Wieso leistet sich eine Gemeinde den Luxus einer Kunstaustellung? Wieso leisten wir uns überhaupt den Luxus der Kunst? Kunst die eigentlich keinen wirtschaftlichen Nutzen bringt? Warum brauchen wir überhaupt Künstler in einer Welt, in der es doch um Ökonomie, um Brauchbarkeit um Nutzen geht?

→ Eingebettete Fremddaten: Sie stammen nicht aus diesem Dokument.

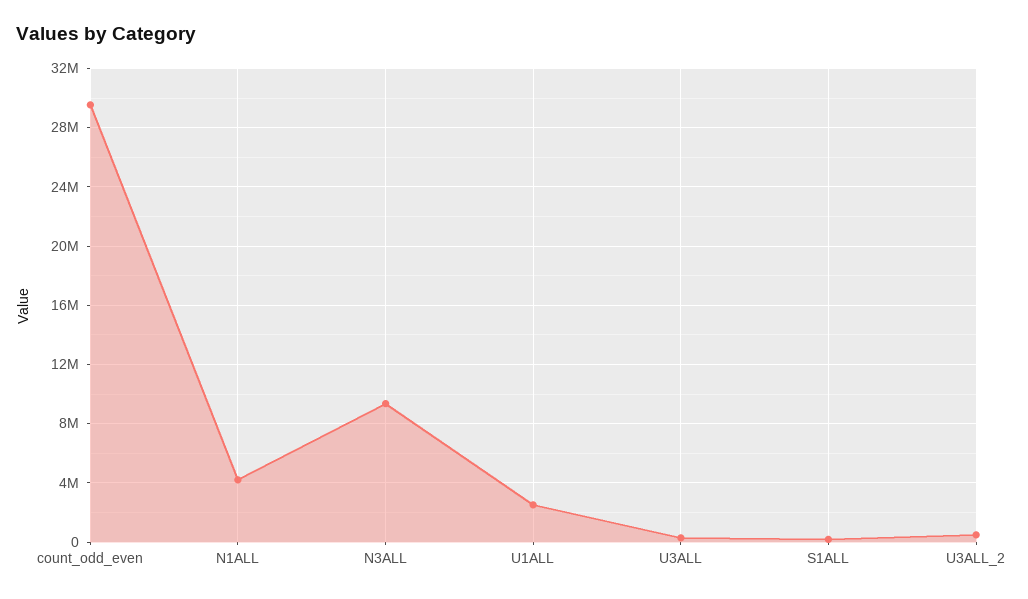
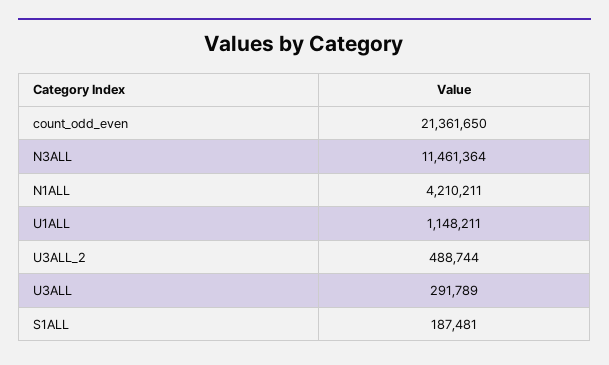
count_odd_even: 29500000 -> 21361650
N3ALL: 9500000 -> 11461364
U1ALL: 2500000 -> 1148211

Ich behaupte, wir, unsere Gesellschaft wäre ärmer, eintöniger, beschränkter ohne die Kunst, ohne die Künstler. Der Künstler öffnet uns ein Fenster in eine andere Welt, in einer Welt die größer, tiefer, schöner, geheimnisvoller ist als die äußere. Und das macht diese unsere Welt reicher, schöner, interessanter, friedvoller, freundlicher und menschlicher. Der Künstler schaut, was uns gewöhnlichen Menschen meist verschlossen bleibt. Und er lässt uns teilnehmen an einer anderen Sicht der Dinge, des Menschen, der Welt. Ihm geht es um ein anderes Schauen und Darstellen der Wirklichkeit. Kunst, echte Kunst zeigt im dargestellten Sichtbaren das verborgene Unsichtbare; in der künstlerischen Aussage das geheime Unsagbare. Was mit dem besitzergreifenden Blick nicht erfasst werden kann, was mit dem begreifen wollenden Verstand nicht begriffen werden kann, das teilt sich dem Künstler mit in einer tieferen Schau, die aus einer kontemplativen Haltung kommt.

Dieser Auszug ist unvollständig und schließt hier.